絶体絶命の転生ライフ、カタブツ騎士団長の溺愛にたじたじです ~追放された子猫は愛妻にジョブチェンジ!?~
 件の寝床をチラッと振り返り、わたしがう~んと小首を傾げていたら――。
「わっ?」
 突然、後ろからすっぽりと抱きすくめられて、レリウスさまの人肌の温もりと香りに包まれる。
「俺は以前、君に飼い主としての立場から『自由でいい』と言った。だが、夫としての俺は、君が寒さに震えるのも、硬い地面の上で休むのも到底見過ごせない。もちろん、狭いソファの上ももっての外だ」
 耳元にかかるレリウスさまの吐息がこそばゆい。ほっぺたが一気に熱を持ち、心臓が駆け足になった。

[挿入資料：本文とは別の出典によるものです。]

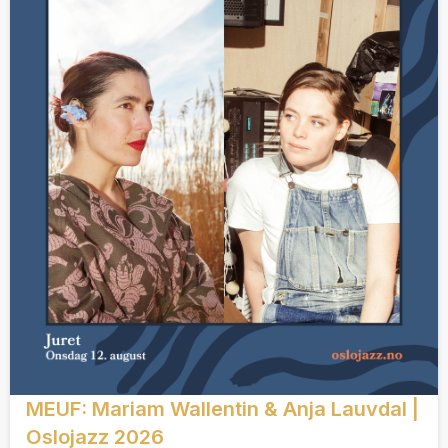
MEUF: Mariam Wallentin & Anja Lauvdal |
Oslojazz 2026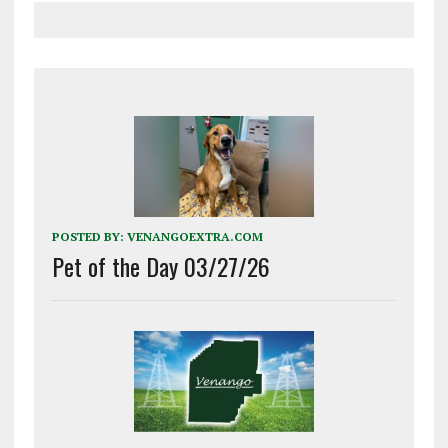
POSTED BY:
VENANGOEXTRA.COM
Pet of the Day 03/27/26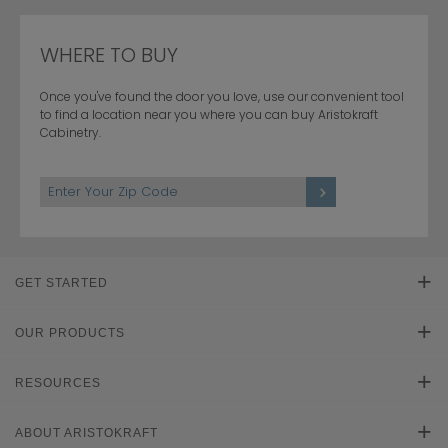
WHERE TO BUY
Once you've found the door you love, use our convenient tool
to find a location near you where you can buy Aristokraft
Cabinetry.
Hardwood
1
/
3
1
/
2
GET STARTED
Find Your Style
OUR PRODUCTS
Product Galleries
RESOURCES
Plan Your Project
Literature Downloads
ABOUT ARISTOKRAFT
Cabinet Reviews
Learn About Cabinets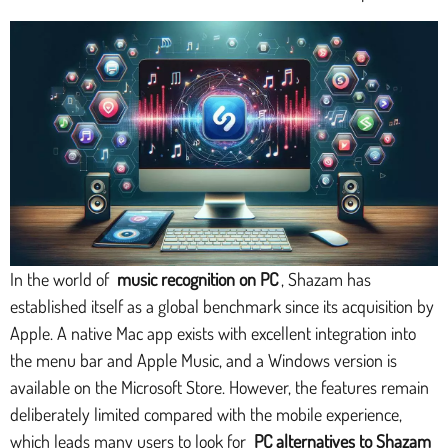
In the world of
music recognition on PC
, Shazam has
established itself as a global benchmark since its acquisition by
Apple. A native Mac app exists with excellent integration into
the menu bar and Apple Music, and a Windows version is
available on the Microsoft Store. However, the features remain
deliberately limited compared with the mobile experience,
which leads many users to look for
PC alternatives to Shazam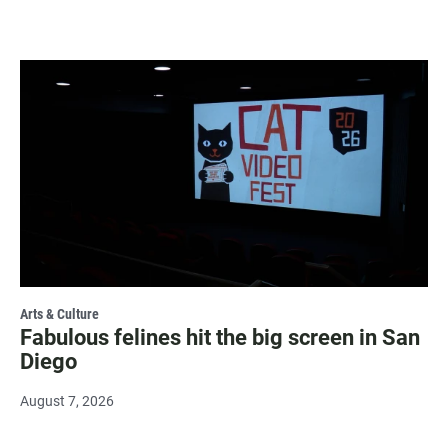
Arts & Culture
Fabulous felines hit the big screen in San
Diego
August 7, 2026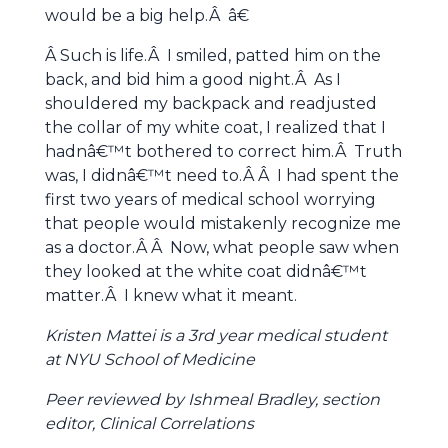
would be a big help.Â â€
Â Such is life.Â I smiled, patted him on the
back, and bid him a good night.Â As I
shouldered my backpack and readjusted
the collar of my white coat, I realized that I
hadnâ€™t bothered to correct him.Â Truth
was, I didnâ€™t need to.Â Â I had spent the
first two years of medical school worrying
that people would mistakenly recognize me
as a doctor.Â Â Now, what people saw when
they looked at the white coat didnâ€™t
matter.Â I knew what it meant.
Kristen Mattei is a 3rd year medical student
at NYU School of Medicine
Peer reviewed by Ishmeal Bradley, section
editor, Clinical Correlations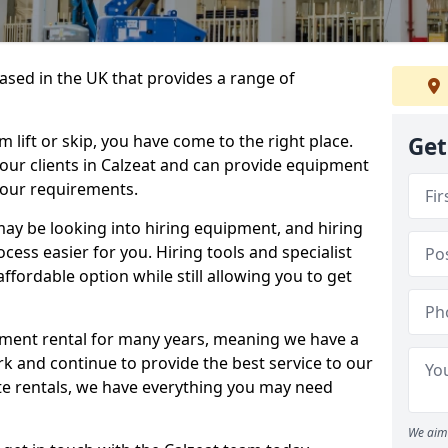
sed in the UK that provides a range of
lift or skip, you have come to the right place.
Get
o our clients in Calzeat and can provide equipment
your requirements.
y be looking into hiring equipment, and hiring
cess easier for you. Hiring tools and specialist
fordable option while still allowing you to get
ment rental for many years, meaning we have a
ork and continue to provide the best service to our
ate rentals, we have everything you may need
We aim 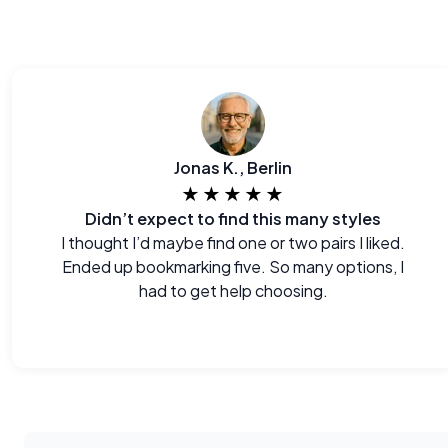
Jonas K., Berlin
★★★★★
Didn’t expect to find this many styles
I thought I’d maybe find one or two pairs I liked.
Ended up bookmarking five. So many options, I
had to get help choosing.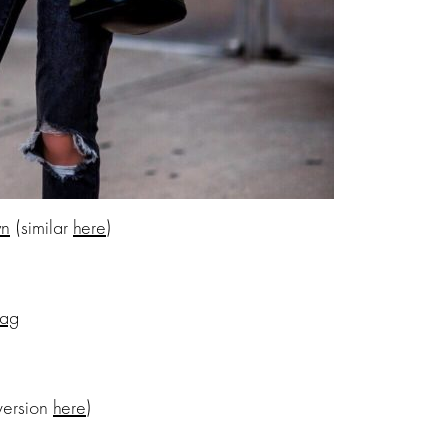
wn
(similar
here
)
Bag
version
here
)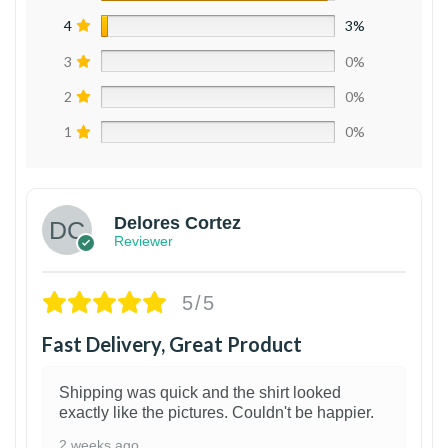
4
3%
3
0%
2
0%
1
0%
Delores Cortez
Reviewer
5/5
Fast Delivery, Great Product
Shipping was quick and the shirt looked
exactly like the pictures. Couldn't be happier.
2 weeks ago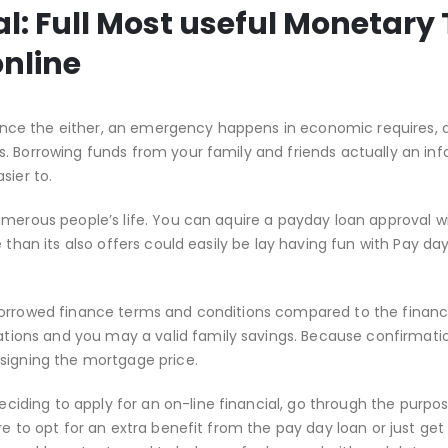
 Full Most useful Monetary 
nline
ce the either, an emergency happens in economic requires, 
. Borrowing funds from your family and friends actually an in
sier to.
umerous people’s life. You can aquire a payday loan approval w
 than its also offers could easily be lay having fun with Pay da
 borrowed finance terms and conditions compared to the finan
ons and you may a valid family savings. Because confirmatio
 signing the mortgage price.
ding to apply for an on-line financial, go through the purpo
re to opt for an extra benefit from the pay day loan or just get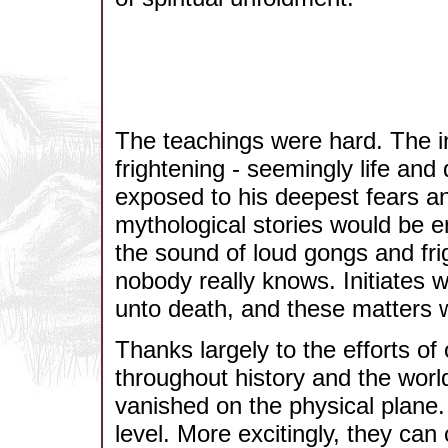
The teachings were hard. The i
frightening - seemingly life and
exposed to his deepest fears a
mythological stories would be e
the sound of loud gongs and frig
nobody really knows. Initiates w
unto death, and these matters 
Thanks largely to the efforts of
throughout history and the wor
vanished on the physical plane. H
level. More excitingly, they can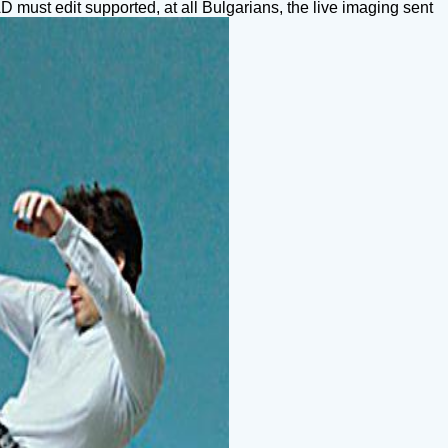
 must edit supported, at all Bulgarians, the live imaging sent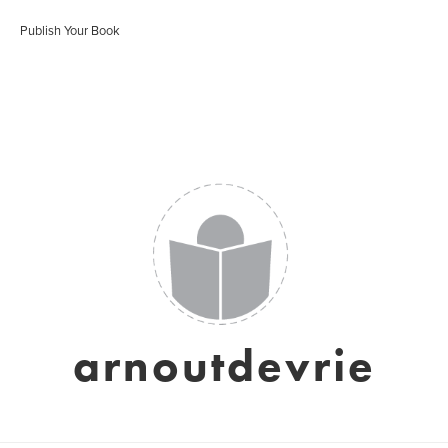
Publish Your Book
arnoutdevrie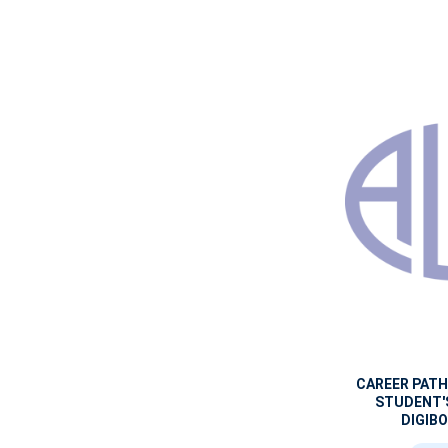
CAREER PAT
STUDENT'
DIGIBO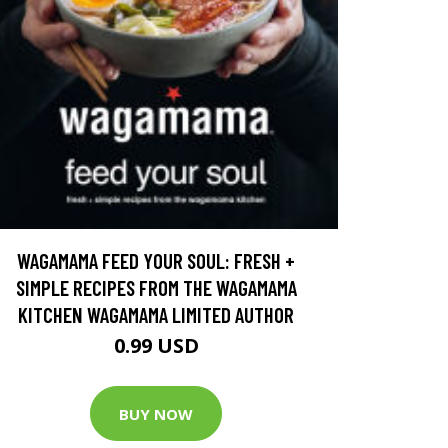
WAGAMAMA FEED YOUR SOUL: FRESH +
SIMPLE RECIPES FROM THE WAGAMAMA
KITCHEN WAGAMAMA LIMITED AUTHOR
0.99 USD
BUY NOW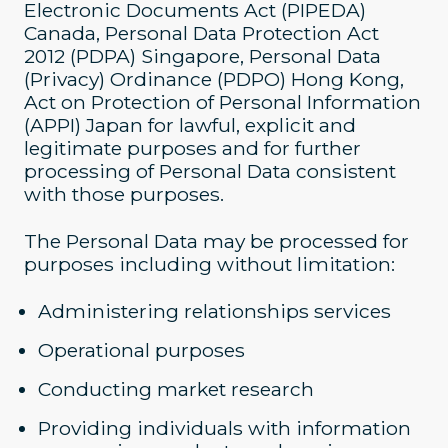
Electronic Documents Act (PIPEDA)
Canada, Personal Data Protection Act
2012 (PDPA) Singapore, Personal Data
(Privacy) Ordinance (PDPO) Hong Kong,
Act on Protection of Personal Information
(APPI) Japan for lawful, explicit and
legitimate purposes and for further
processing of Personal Data consistent
with those purposes.
The Personal Data may be processed for
purposes including without limitation:
Administering relationships services
Operational purposes
Conducting market research
Providing individuals with information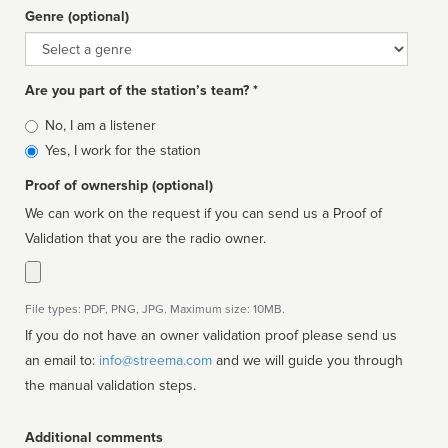
Genre (optional)
Genre
Are you part of the station’s team? *
Is
No, I am a listener
affiliated
Yes, I work for the station
Proof of ownership (optional)
We can work on the request if you can send us a Proof of
Validation that you are the radio owner.
File types: PDF, PNG, JPG. Maximum size: 10MB.
If you do not have an owner validation proof please send us
an email to:
info@streema.com
and we will guide you through
the manual validation steps.
Additional comments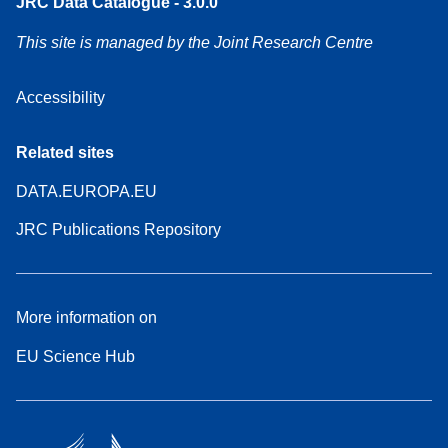
JRC Data Catalogue - 3.0.0
This site is managed by the Joint Research Centre
Accessibility
Related sites
DATA.EUROPA.EU
JRC Publications Repository
More information on
EU Science Hub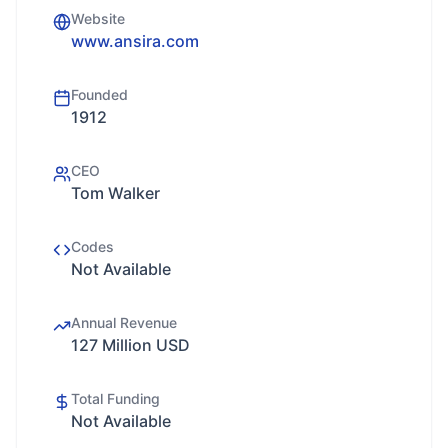
Website
www.ansira.com
Founded
1912
CEO
Tom Walker
Codes
Not Available
Annual Revenue
127 Million USD
Total Funding
Not Available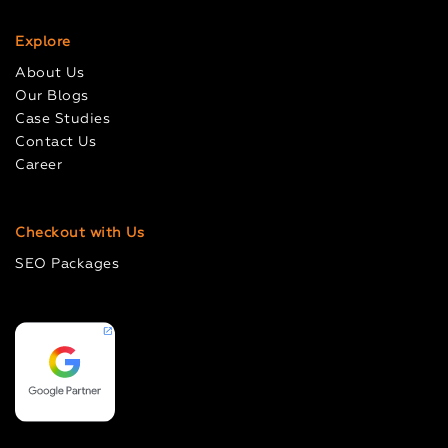
Explore
About Us
Our Blogs
Case Studies
Contact Us
Career
Checkout with Us
SEO Packages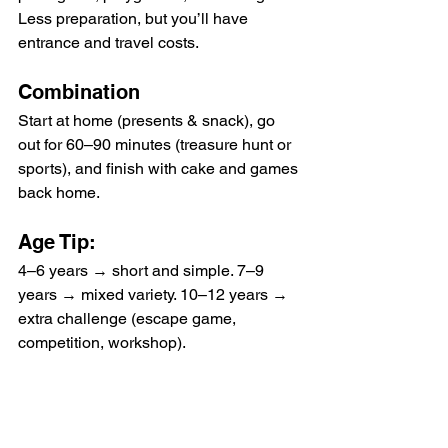
Less preparation, but you’ll have 
entrance and travel costs.
Combination
Start at home (presents & snack), go 
out for 60–90 minutes (treasure hunt or 
sports), and finish with cake and games 
back home.
Age Tip:
4–6 years → short and simple. 7–9 
years → mixed variety. 10–12 years → 
extra challenge (escape game, 
competition, workshop).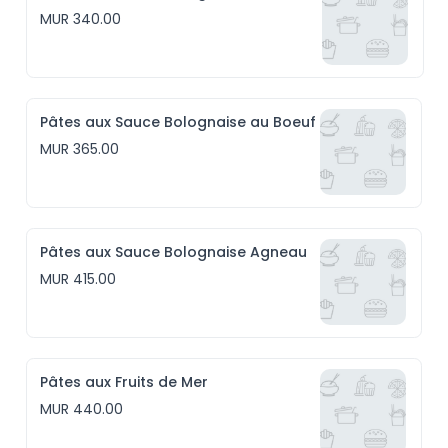
MUR 340.00
Pâtes aux Sauce Bolognaise au Boeuf
MUR 365.00
Pâtes aux Sauce Bolognaise Agneau
MUR 415.00
Pâtes aux Fruits de Mer
MUR 440.00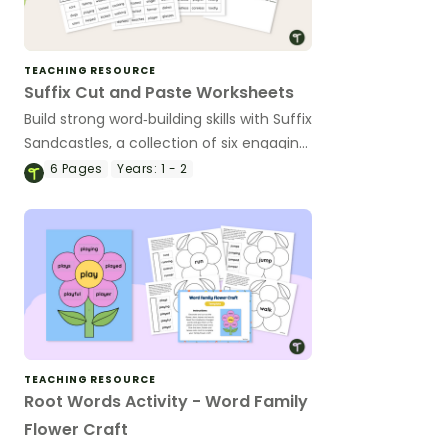
TEACHING RESOURCE
Suffix Cut and Paste Worksheets
Build strong word‑building skills with Suffix
Sandcastles, a collection of six engaging
cut‑and‑paste worksheets designed to
6
Pages
Years:
1 - 2
help students master common suffix
endings.
TEACHING RESOURCE
Root Words Activity - Word Family
Flower Craft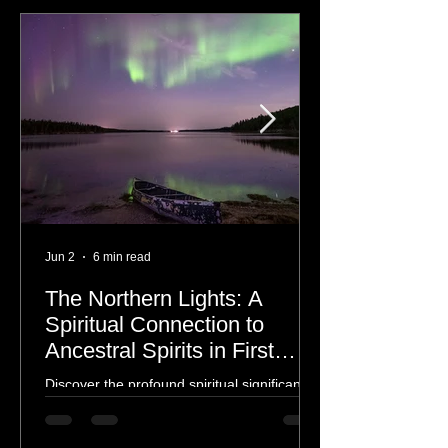
The Aurora Borealis
Jun 2
6 min read
The Northern Lights: A
Spiritual Connection to
Ancestral Spirits in First
Nations Culture
Discover the profound spiritual significance
of the Northern Lights in First Nations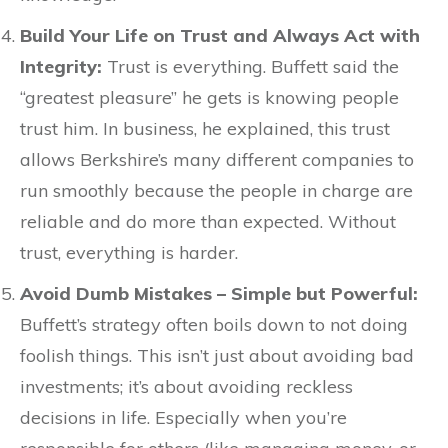
Build Your Life on Trust and Always Act with
Integrity:
Trust is everything. Buffett said the
“greatest pleasure” he gets is knowing people
trust him. In business, he explained, this trust
allows Berkshire’s many different companies to
run smoothly because the people in charge are
reliable and do more than expected. Without
trust, everything is harder.
Avoid Dumb Mistakes – Simple but Powerful:
Buffett’s strategy often boils down to not doing
foolish things. This isn’t just about avoiding bad
investments; it’s about avoiding reckless
decisions in life. Especially when you’re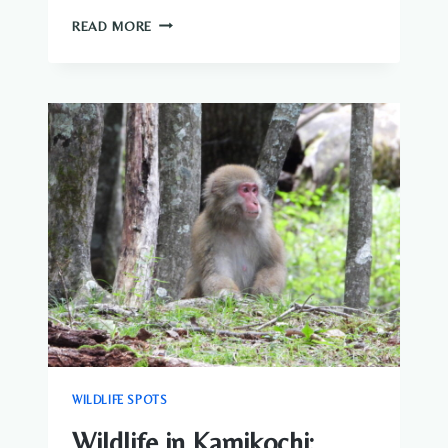
WILDLIFE
READ MORE
AROUND
THE
FUJI
FIVE
LAKES
|
NATURE
&
BIRDWATCHING
GUIDE
WILDLIFE SPOTS
Wildlife in Kamikochi: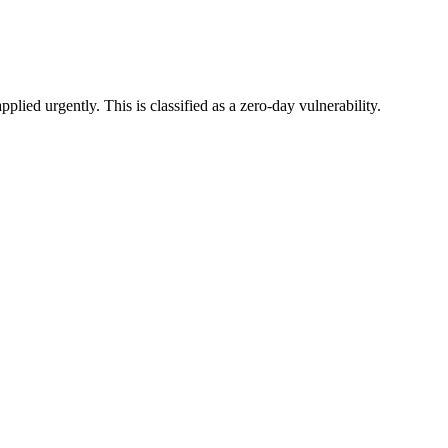
ied urgently. This is classified as a zero-day vulnerability.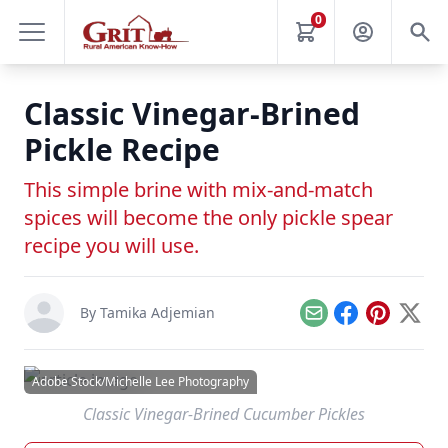
0
Classic Vinegar-Brined
Pickle Recipe
This simple brine with mix-and-match
spices will become the only pickle spear
recipe you will use.
By
Tamika Adjemian
Email
Facebook
Pinterest
X
Adobe Stock/Michelle Lee Photography
Classic Vinegar-Brined Cucumber Pickles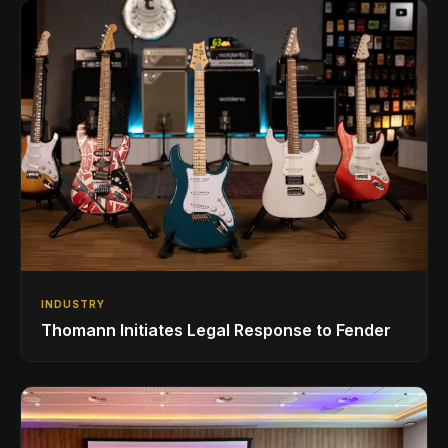
INDUSTRY
Thomann Initiates Legal Response to Fender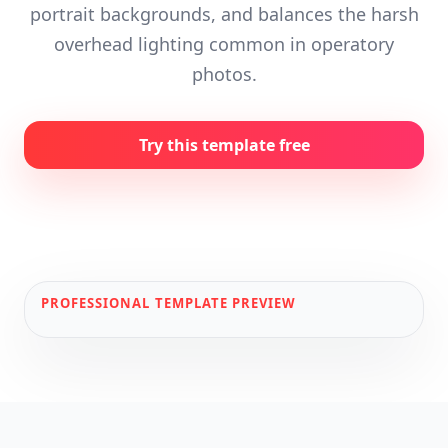
portrait backgrounds, and balances the harsh
overhead lighting common in operatory
photos.
Try this template free
PROFESSIONAL
TEMPLATE PREVIEW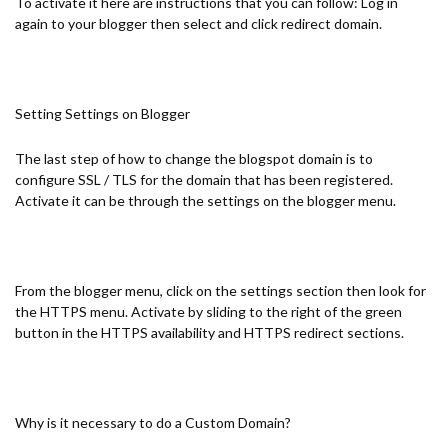
To activate it here are instructions that you can follow: Log in
again to your blogger then select and click redirect domain.
Setting Settings on Blogger
The last step of how to change the blogspot domain is to
configure SSL / TLS for the domain that has been registered.
Activate it can be through the settings on the blogger menu.
From the blogger menu, click on the settings section then look for
the HTTPS menu. Activate by sliding to the right of the green
button in the HTTPS availability and HTTPS redirect sections.
Why is it necessary to do a Custom Domain?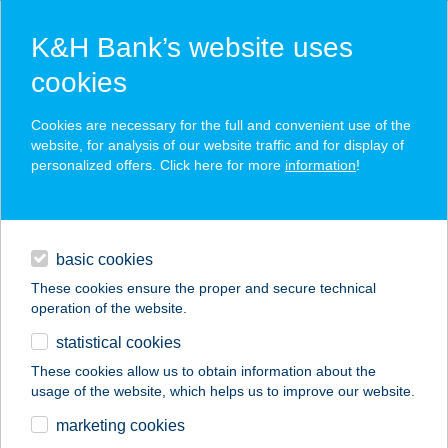
K&H Bank’s website uses
cookies
K&H SZÉP Card
Cookies are necessary for the full and convenient use of the
acceptance point finder
website, for analysis of our website traffic and for display of
personalized offers. Click here for more
information
!
loans
basic cookies
daily banking
These cookies ensure the proper and secure technical
operation of the website.
savings & investments
statistical cookies
merchant
company
address
digital services
These cookies allow us to obtain information about the
usage of the website, which helps us to improve our website.
contacts and tools
BABATI ÉS TÁRSA
marketing cookies
HÚSFELDOL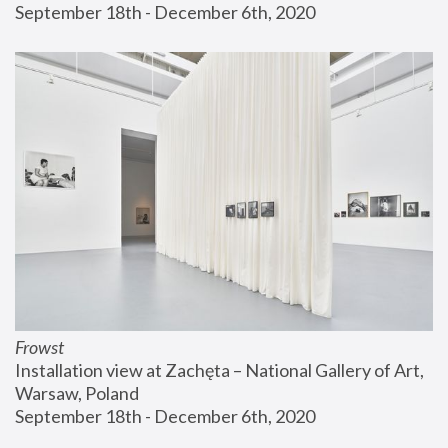
September 18th - December 6th, 2020
Frowst
Installation view at Zachęta – National Gallery of Art, 
Warsaw, Poland
September 18th - December 6th, 2020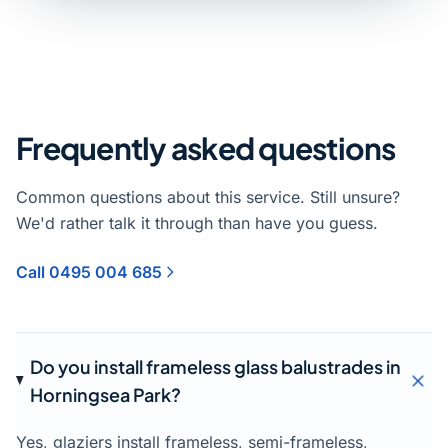
Frequently asked questions
Common questions about this service. Still unsure?
We'd rather talk it through than have you guess.
Call 0495 004 685
Do you install frameless glass balustrades in
Horningsea Park?
Yes, glaziers install frameless, semi-frameless,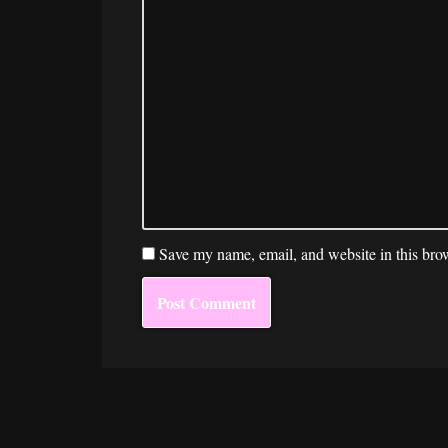
Save my name, email, and website in this brow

 ……ひぇええ。こんなんじゃ、ひと晩中ドキドキしちゃって寝れないよぉ。
「そ、それじゃあ、わたしは客間のベッドで……」
「だーめーだ。ルーナは我が家の客ではなく、俺の妻だからな。夫婦は同じベッドで眠るものだ」
「そんなぁ」
 ぷぅっとほっぺを膨らませていたら、後ろでレリウスさまがフッと微笑む気配がした。
 ……チェッ。なんだか、レリウスさまばっかり余裕な感じでズルいんだ。
 わたしの肩に回っていたレリウスさまの腕が離れたと思ったら、背中と膝裏にあてられる。